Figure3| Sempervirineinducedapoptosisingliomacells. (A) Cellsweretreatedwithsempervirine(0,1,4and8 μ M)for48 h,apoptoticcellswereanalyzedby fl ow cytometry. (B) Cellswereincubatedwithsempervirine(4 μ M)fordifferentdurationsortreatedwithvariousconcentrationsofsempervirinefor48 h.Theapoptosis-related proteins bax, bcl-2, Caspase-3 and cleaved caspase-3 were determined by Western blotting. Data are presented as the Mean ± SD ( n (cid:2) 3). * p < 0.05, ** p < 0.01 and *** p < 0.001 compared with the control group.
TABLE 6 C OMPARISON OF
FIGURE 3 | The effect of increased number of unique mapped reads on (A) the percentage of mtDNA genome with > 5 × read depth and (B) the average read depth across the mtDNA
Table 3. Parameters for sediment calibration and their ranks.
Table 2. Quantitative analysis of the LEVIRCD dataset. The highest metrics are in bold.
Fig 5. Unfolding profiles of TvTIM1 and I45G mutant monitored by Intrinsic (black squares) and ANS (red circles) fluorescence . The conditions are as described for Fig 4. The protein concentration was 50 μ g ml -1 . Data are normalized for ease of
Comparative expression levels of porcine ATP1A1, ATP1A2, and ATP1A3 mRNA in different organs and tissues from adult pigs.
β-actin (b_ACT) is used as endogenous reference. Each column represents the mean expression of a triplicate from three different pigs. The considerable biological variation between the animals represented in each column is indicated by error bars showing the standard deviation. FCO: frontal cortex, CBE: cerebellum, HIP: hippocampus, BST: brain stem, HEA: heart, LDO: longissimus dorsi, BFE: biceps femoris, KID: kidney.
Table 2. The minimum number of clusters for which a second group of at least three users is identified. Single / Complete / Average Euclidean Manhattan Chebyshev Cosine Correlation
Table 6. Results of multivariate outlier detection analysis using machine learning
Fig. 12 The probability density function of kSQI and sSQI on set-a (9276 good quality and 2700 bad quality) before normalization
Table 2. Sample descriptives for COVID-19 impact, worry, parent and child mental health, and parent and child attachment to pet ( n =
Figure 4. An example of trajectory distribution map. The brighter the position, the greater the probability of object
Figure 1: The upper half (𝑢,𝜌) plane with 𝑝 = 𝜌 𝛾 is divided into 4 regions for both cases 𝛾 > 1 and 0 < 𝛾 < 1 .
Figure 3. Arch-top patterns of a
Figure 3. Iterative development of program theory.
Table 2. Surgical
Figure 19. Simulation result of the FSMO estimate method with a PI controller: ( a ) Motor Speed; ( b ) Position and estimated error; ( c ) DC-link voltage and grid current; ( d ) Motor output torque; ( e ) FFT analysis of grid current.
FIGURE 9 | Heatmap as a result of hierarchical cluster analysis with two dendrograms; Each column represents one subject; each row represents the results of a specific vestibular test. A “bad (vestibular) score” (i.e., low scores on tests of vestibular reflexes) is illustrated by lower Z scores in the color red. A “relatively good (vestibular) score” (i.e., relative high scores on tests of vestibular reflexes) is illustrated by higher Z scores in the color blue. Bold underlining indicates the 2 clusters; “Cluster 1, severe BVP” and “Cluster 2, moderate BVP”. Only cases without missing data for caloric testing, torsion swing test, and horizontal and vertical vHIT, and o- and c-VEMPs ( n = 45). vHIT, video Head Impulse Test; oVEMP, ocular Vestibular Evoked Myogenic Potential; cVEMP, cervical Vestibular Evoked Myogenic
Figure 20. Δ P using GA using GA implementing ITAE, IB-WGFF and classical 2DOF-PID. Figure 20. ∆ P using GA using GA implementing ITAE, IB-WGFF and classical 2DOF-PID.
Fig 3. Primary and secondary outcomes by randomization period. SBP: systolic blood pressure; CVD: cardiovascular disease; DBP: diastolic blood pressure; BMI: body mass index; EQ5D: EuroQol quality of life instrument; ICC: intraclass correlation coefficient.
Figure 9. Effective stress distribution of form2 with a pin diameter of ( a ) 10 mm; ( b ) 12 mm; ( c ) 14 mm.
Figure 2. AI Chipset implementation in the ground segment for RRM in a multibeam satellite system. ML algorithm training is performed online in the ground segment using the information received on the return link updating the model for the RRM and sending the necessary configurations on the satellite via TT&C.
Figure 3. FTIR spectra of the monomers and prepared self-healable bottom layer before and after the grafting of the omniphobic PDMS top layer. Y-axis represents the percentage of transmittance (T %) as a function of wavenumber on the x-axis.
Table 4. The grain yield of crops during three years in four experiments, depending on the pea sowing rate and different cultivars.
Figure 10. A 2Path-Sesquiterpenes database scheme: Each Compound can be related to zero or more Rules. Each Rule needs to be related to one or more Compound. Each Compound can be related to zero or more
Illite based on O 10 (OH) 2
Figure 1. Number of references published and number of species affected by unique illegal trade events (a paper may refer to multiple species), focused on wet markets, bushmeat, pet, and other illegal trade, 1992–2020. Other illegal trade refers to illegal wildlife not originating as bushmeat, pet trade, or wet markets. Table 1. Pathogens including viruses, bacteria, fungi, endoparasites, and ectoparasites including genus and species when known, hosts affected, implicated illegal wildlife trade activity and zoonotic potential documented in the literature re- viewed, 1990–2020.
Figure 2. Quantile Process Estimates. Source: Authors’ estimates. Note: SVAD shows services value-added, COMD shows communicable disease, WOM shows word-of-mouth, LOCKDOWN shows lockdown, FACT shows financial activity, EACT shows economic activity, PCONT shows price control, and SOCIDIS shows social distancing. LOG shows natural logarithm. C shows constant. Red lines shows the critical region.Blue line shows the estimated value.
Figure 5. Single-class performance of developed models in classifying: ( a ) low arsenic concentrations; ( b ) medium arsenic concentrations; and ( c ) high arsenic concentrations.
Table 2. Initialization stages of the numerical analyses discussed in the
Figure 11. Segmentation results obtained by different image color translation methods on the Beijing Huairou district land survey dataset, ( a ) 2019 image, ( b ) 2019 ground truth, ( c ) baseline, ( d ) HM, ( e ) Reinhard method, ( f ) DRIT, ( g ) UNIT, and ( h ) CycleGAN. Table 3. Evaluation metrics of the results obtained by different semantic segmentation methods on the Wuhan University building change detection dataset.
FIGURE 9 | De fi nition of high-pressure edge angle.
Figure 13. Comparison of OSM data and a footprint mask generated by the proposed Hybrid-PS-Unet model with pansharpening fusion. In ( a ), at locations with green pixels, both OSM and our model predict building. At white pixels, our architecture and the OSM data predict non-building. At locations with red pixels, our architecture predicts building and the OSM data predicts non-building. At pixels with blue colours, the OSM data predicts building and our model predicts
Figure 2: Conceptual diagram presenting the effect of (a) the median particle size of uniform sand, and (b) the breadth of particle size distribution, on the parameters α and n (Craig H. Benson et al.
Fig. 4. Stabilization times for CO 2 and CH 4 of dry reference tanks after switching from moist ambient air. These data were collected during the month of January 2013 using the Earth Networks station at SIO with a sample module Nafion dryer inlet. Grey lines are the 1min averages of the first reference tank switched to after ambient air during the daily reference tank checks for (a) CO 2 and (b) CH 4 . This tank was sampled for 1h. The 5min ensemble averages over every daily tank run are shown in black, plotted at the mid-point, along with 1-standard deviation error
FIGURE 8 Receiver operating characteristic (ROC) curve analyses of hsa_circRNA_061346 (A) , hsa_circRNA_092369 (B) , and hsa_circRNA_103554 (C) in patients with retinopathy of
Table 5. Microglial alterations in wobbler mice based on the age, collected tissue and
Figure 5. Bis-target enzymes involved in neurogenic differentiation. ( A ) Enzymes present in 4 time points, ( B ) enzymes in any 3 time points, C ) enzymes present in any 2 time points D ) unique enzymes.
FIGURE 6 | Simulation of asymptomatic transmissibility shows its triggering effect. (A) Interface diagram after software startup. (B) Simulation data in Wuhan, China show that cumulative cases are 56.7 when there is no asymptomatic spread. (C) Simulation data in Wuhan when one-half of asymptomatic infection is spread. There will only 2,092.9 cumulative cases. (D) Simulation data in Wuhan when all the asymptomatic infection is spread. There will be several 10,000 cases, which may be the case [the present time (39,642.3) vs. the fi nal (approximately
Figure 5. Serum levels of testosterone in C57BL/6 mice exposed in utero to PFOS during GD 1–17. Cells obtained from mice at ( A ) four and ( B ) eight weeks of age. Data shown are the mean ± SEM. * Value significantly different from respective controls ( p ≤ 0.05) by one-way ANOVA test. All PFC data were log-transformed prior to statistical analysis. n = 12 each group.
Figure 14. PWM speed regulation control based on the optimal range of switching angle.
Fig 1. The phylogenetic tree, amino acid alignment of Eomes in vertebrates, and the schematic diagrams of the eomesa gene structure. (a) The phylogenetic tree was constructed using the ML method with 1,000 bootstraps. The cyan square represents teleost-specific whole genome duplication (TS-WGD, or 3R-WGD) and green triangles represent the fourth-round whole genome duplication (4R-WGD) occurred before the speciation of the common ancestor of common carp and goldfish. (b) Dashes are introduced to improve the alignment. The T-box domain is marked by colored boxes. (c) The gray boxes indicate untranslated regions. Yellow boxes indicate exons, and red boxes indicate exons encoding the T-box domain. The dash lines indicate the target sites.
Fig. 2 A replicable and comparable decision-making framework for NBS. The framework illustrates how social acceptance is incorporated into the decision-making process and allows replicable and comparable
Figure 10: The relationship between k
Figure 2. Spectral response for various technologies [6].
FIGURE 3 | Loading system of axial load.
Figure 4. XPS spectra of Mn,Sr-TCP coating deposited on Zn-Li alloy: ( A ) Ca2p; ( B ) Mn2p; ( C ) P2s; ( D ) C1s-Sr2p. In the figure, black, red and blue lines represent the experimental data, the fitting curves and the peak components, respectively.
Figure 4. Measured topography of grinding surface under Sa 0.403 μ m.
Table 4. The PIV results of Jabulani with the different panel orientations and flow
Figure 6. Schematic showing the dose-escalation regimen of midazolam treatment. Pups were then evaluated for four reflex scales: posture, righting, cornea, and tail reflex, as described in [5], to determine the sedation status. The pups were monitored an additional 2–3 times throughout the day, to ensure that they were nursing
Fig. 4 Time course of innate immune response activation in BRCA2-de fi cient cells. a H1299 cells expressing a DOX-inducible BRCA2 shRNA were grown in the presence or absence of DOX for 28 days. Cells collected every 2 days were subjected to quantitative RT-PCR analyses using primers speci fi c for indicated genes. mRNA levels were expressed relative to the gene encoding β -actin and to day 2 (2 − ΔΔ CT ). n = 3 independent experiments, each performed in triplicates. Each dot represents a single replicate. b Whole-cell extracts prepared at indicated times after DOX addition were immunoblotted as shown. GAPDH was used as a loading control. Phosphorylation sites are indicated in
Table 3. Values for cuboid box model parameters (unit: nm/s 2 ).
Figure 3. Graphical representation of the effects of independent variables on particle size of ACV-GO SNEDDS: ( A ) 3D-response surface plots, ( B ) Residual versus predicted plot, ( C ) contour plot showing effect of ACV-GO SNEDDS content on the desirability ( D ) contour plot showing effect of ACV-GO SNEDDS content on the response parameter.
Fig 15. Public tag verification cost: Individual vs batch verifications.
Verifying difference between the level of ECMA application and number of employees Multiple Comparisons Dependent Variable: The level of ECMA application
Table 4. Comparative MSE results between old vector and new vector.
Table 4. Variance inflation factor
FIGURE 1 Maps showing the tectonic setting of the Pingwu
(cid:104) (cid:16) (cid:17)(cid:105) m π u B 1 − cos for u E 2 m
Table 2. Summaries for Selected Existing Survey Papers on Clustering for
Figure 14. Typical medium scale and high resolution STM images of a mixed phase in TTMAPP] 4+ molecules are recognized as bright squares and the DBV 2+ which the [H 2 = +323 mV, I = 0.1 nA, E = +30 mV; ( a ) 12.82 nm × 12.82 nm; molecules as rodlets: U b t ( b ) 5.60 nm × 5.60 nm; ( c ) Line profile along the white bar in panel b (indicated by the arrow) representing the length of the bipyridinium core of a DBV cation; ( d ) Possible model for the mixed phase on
#####
Work required:
Transcribe the lines above between the line holding "Table 3. Values" and the line holding "Figure 3. Graphical", inclusive, exactly as they stand and with nothing added.

Output for this exercise:
Table 3. Values for cuboid box model parameters (unit: nm/s 2 ).
Figure 3. Graphical representation of the effects of independent variables on particle size of ACV-GO SNEDDS: ( A ) 3D-response surface plots, ( B ) Residual versus predicted plot, ( C ) contour plot showing effect of ACV-GO SNEDDS content on the desirability ( D ) contour plot showing effect of ACV-GO SNEDDS content on the response parameter.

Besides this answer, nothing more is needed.